2. Rate-based vs count-based breaker thresholds
Count-based thresholds ("trip after 50 failures") don't generalize across traffic levels. A high-traffic dependency hits 50 failures quickly during normal operation; a low-traffic one might never accumulate 50 failures even during sustained outages. Use rate-based thresholds ("50% failure rate over a 10-second window with minimum 20 calls") and the minimum-volume floor prevents flapping at low traffic.
3. Bulkhead acquire-timeout vs queue-depth
A bulkhead can either queue requests (calls wait for a permit) or reject (calls fail when no permit is available). Queueing introduces unpredictable latency; rejection produces clearer error signals. Most production bulkheads queue with an acquire timeout: calls wait up to T for a permit, then fail. This is the shape the project's Bulkhead::execute takes.
4. Retry budget mechanics
The retry budget is typically implemented as a sliding-window counter. Track (base_calls, retry_calls) over a fixed window (e.g., 10 seconds). When considering a retry: if retry_calls / base_calls would exceed the budget (e.g., 0.1), reject the retry. This caps retry volume regardless of the failure rate. The counters can be approximate (atomic counters) for performance; exact accounting under contention is more expensive than the value it provides.

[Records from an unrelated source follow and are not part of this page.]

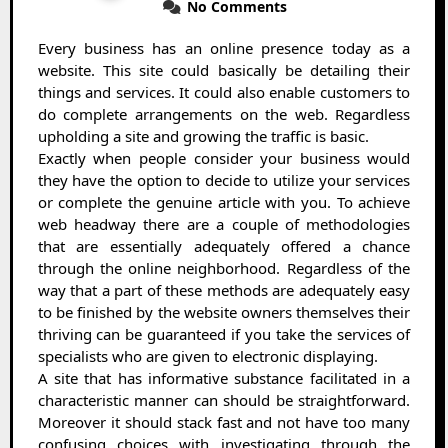
No Comments
Every business has an online presence today as a
website. This site could basically be detailing their
things and services. It could also enable customers to
do complete arrangements on the web. Regardless
upholding a site and growing the traffic is basic.
Exactly when people consider your business would
they have the option to decide to utilize your services
or complete the genuine article with you. To achieve
web headway there are a couple of methodologies
that are essentially adequately offered a chance
through the online neighborhood. Regardless of the
way that a part of these methods are adequately easy
to be finished by the website owners themselves their
thriving can be guaranteed if you take the services of
specialists who are given to electronic displaying.
A site that has informative substance facilitated in a
characteristic manner can should be straightforward.
Moreover it should stack fast and not have too many
confusing choices with investigating through the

5. Wiring the chaos module to tests
The chaos module's API should be programmatic: chaos.set_latency(Duration::from_millis(200), 0.05) to inject 200ms latency on 5% of calls. The chaos handle is held by the test and dropped at end, disabling the injection. This makes tests self-contained — no global state, no order-dependent interactions between tests. Each test configures its own chaos and tears it down.
6. Integration vs unit tests
Each module should have unit tests for its individual behavior. The integration tests verify composition: detector + breaker + bulkhead + retry + failover working together. The composition tests are where the subtle bugs hide — for example, a breaker that trips on bulkhead rejection (incorrect: bulkhead rejection isn't a downstream failure, it's a local resource decision) or a retry that doesn't decrement the budget on success (incorrect: the budget should count attempts, not just failures).
Source Anchors
- Michael Nygard, Release It! (2nd ed, Pragmatic Bookshelf, 2018) — the canonical reference for circuit breaker, bulkhead, timeout, and retry patterns
- Hayashibara et al., "The φ Accrual Failure Detector" (SRDS 2004) — the phi accrual paper
- Casey Rosenthal & Nora Jones, Chaos Engineering: System Resiliency in Practice (O'Reilly, 2020) — for the chaos injection module's design
- DDIA 2nd Edition, Chapter 9 — failure detection and "Degraded performance and partial functionality"